The records:

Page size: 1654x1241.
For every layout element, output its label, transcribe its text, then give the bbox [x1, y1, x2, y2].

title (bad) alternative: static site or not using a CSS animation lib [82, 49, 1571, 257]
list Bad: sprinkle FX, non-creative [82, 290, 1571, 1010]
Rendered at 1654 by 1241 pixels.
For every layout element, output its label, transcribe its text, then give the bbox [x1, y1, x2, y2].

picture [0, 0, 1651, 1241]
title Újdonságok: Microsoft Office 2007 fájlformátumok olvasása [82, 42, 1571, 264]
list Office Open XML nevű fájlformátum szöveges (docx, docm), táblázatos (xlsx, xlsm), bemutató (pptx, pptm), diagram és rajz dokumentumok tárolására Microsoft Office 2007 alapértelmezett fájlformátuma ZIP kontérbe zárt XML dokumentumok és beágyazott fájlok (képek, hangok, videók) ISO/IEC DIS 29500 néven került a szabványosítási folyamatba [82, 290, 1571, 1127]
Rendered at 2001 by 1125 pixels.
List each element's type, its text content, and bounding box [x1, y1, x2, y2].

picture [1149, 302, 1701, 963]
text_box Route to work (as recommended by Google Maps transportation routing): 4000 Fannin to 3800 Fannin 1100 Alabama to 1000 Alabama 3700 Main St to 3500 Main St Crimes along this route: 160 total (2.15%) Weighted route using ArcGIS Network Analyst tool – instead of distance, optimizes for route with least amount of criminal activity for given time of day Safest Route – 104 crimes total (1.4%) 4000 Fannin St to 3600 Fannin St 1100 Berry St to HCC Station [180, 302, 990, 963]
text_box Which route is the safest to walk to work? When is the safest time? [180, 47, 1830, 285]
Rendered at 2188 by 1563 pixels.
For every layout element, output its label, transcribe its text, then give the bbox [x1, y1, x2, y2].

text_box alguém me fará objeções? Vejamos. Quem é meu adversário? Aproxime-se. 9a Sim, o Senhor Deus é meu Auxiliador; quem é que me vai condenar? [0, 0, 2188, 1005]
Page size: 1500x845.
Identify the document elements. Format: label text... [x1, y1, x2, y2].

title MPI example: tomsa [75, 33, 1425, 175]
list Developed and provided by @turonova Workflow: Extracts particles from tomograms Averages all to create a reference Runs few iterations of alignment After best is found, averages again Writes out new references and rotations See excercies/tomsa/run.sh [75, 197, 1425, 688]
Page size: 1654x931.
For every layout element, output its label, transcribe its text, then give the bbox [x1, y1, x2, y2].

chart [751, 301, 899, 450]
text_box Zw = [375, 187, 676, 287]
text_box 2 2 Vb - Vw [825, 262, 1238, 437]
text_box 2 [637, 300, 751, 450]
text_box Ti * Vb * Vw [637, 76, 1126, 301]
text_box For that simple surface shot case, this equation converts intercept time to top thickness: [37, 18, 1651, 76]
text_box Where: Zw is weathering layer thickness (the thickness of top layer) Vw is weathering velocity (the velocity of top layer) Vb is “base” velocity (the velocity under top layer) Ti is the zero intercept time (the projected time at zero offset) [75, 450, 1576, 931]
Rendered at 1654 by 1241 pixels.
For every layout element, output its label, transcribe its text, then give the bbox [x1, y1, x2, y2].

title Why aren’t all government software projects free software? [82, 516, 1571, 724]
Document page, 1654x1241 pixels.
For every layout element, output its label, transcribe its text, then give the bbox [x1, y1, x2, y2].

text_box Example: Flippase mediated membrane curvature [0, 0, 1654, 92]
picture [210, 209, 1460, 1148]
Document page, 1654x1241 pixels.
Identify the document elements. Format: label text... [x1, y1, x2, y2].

Written problem: Set down all of the data above word for word, keeping every line in its original order.

Finished answer:
Page size: 1654x1241.
For every layout element, output its label, transcribe its text, then give the bbox [x1, y1, x2, y2].

title (bad) alternative: static site or not using a CSS animation lib [82, 49, 1571, 257]
list Bad: sprinkle FX, non-creative [82, 290, 1571, 1010]
Rendered at 1654 by 1241 pixels.
For every layout element, output its label, transcribe its text, then give the bbox [x1, y1, x2, y2].

picture [0, 0, 1651, 1241]
title Újdonságok: Microsoft Office 2007 fájlformátumok olvasása [82, 42, 1571, 264]
list Office Open XML nevű fájlformátum szöveges (docx, docm), táblázatos (xlsx, xlsm), bemutató (pptx, pptm), diagram és rajz dokumentumok tárolására Microsoft Office 2007 alapértelmezett fájlformátuma ZIP kontérbe zárt XML dokumentumok és beágyazott fájlok (képek, hangok, videók) ISO/IEC DIS 29500 néven került a szabványosítási folyamatba [82, 290, 1571, 1127]
Rendered at 2001 by 1125 pixels.
List each element's type, its text content, and bounding box [x1, y1, x2, y2].

picture [1149, 302, 1701, 963]
text_box Route to work (as recommended by Google Maps transportation routing): 4000 Fannin to 3800 Fannin 1100 Alabama to 1000 Alabama 3700 Main St to 3500 Main St Crimes along this route: 160 total (2.15%) Weighted route using ArcGIS Network Analyst tool – instead of distance, optimizes for route with least amount of criminal activity for given time of day Safest Route – 104 crimes total (1.4%) 4000 Fannin St to 3600 Fannin St 1100 Berry St to HCC Station [180, 302, 990, 963]
text_box Which route is the safest to walk to work? When is the safest time? [180, 47, 1830, 285]
Rendered at 2188 by 1563 pixels.
For every layout element, output its label, transcribe its text, then give the bbox [x1, y1, x2, y2].

text_box alguém me fará objeções? Vejamos. Quem é meu adversário? Aproxime-se. 9a Sim, o Senhor Deus é meu Auxiliador; quem é que me vai condenar? [0, 0, 2188, 1005]
Page size: 1500x845.
Identify the document elements. Format: label text... [x1, y1, x2, y2].

title MPI example: tomsa [75, 33, 1425, 175]
list Developed and provided by @turonova Workflow: Extracts particles from tomograms Averages all to create a reference Runs few iterations of alignment After best is found, averages again Writes out new references and rotations See excercies/tomsa/run.sh [75, 197, 1425, 688]
Page size: 1654x931.
For every layout element, output its label, transcribe its text, then give the bbox [x1, y1, x2, y2].

chart [751, 301, 899, 450]
text_box Zw = [375, 187, 676, 287]
text_box 2 2 Vb - Vw [825, 262, 1238, 437]
text_box 2 [637, 300, 751, 450]
text_box Ti * Vb * Vw [637, 76, 1126, 301]
text_box For that simple surface shot case, this equation converts intercept time to top thickness: [37, 18, 1651, 76]
text_box Where: Zw is weathering layer thickness (the thickness of top layer) Vw is weathering velocity (the velocity of top layer) Vb is “base” velocity (the velocity under top layer) Ti is the zero intercept time (the projected time at zero offset) [75, 450, 1576, 931]
Rendered at 1654 by 1241 pixels.
For every layout element, output its label, transcribe its text, then give the bbox [x1, y1, x2, y2].

title Why aren’t all government software projects free software? [82, 516, 1571, 724]
Document page, 1654x1241 pixels.
For every layout element, output its label, transcribe its text, then give the bbox [x1, y1, x2, y2].

text_box Example: Flippase mediated membrane curvature [0, 0, 1654, 92]
picture [210, 209, 1460, 1148]
Document page, 1654x1241 pixels.
Identify the document elements. Format: label text... [x1, y1, x2, y2].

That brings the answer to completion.